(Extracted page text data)

————

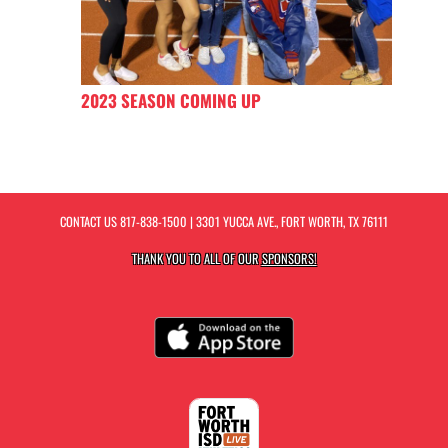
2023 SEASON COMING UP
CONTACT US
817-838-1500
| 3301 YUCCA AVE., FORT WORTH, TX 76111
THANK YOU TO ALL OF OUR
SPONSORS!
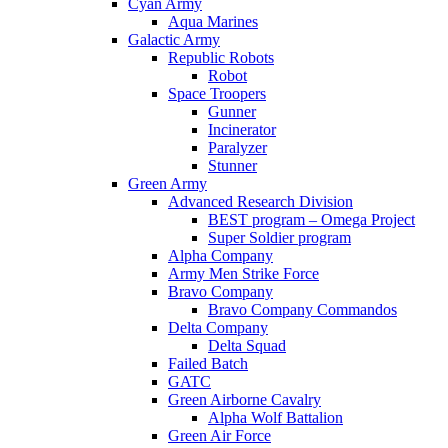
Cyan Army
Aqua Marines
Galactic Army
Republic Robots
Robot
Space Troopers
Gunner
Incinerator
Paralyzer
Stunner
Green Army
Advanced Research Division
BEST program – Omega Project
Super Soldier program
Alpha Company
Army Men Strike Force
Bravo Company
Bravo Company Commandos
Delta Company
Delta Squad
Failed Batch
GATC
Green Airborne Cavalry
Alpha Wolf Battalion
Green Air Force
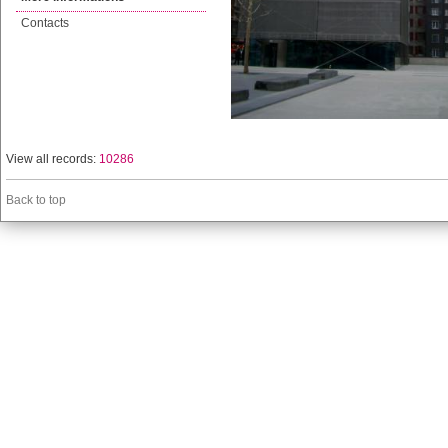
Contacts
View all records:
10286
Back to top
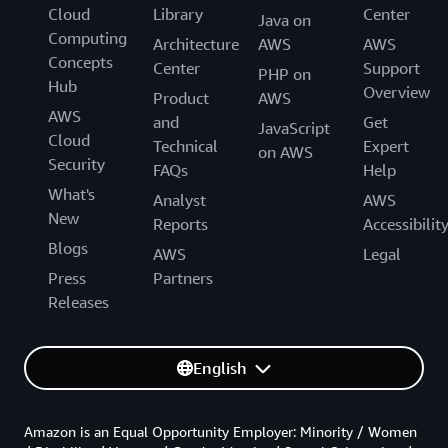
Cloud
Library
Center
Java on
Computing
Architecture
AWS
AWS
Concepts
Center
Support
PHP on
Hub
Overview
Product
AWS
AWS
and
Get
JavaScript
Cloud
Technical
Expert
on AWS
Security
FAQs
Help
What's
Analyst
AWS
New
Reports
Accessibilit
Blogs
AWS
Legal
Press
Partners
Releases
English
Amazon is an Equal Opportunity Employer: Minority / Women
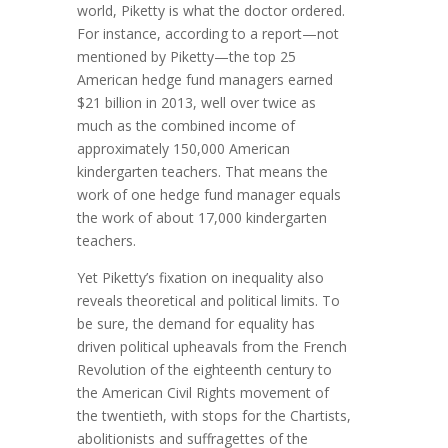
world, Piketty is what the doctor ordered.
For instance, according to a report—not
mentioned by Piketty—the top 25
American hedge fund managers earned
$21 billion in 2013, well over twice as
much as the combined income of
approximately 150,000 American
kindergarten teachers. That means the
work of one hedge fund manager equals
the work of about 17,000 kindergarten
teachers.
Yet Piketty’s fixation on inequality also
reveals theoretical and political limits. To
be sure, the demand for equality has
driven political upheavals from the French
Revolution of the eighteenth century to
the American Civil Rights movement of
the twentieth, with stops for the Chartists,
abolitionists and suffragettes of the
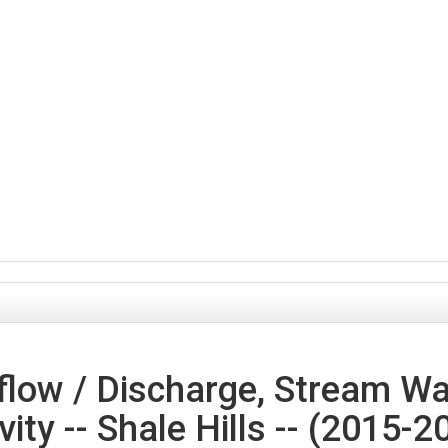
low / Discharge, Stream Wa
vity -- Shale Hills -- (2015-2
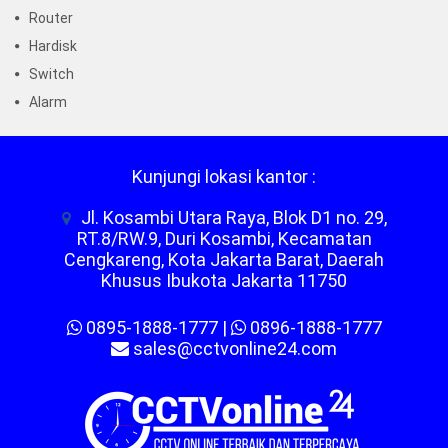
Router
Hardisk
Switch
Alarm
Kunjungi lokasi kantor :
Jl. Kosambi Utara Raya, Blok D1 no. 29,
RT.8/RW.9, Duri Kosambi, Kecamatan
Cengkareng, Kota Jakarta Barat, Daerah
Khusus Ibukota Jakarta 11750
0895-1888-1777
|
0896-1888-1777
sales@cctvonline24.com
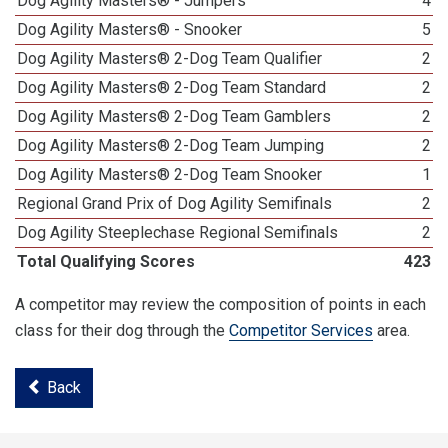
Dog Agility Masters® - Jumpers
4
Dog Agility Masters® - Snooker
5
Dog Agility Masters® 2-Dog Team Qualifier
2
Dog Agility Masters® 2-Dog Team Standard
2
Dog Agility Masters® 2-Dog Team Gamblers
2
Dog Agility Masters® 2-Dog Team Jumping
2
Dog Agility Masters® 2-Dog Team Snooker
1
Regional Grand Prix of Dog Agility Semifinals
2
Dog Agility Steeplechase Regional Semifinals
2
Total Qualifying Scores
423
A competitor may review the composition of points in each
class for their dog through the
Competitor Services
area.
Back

————

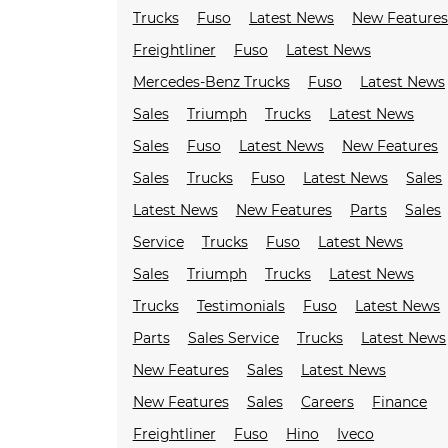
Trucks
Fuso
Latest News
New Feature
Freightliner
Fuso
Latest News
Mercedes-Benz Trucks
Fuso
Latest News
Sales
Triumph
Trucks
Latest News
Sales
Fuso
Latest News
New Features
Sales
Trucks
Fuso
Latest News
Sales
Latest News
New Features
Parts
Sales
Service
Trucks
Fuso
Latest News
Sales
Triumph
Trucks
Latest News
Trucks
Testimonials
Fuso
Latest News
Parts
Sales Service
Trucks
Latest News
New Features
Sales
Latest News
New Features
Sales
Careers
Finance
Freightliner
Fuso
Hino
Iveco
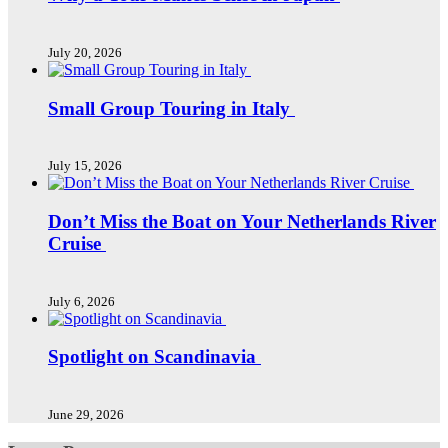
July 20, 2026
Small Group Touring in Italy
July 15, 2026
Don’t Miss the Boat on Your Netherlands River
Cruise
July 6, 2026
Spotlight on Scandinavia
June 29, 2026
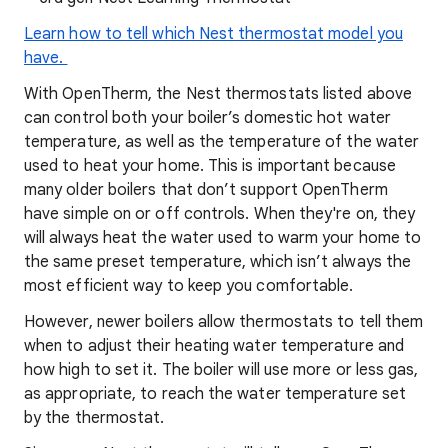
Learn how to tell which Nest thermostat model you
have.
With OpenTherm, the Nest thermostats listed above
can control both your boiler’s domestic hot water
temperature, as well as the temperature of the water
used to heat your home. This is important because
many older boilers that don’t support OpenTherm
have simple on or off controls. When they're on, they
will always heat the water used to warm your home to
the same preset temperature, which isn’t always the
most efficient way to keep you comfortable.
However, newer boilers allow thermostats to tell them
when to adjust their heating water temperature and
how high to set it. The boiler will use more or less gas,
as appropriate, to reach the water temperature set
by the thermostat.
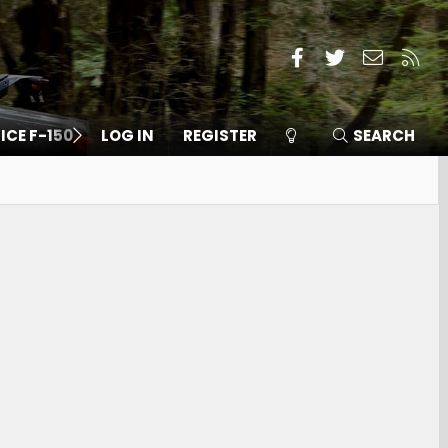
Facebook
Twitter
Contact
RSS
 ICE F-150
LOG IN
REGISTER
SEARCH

————

◆ Description of the task
Which lines of the entries contain "Company"? Count them and write only the number.

◆ Response
4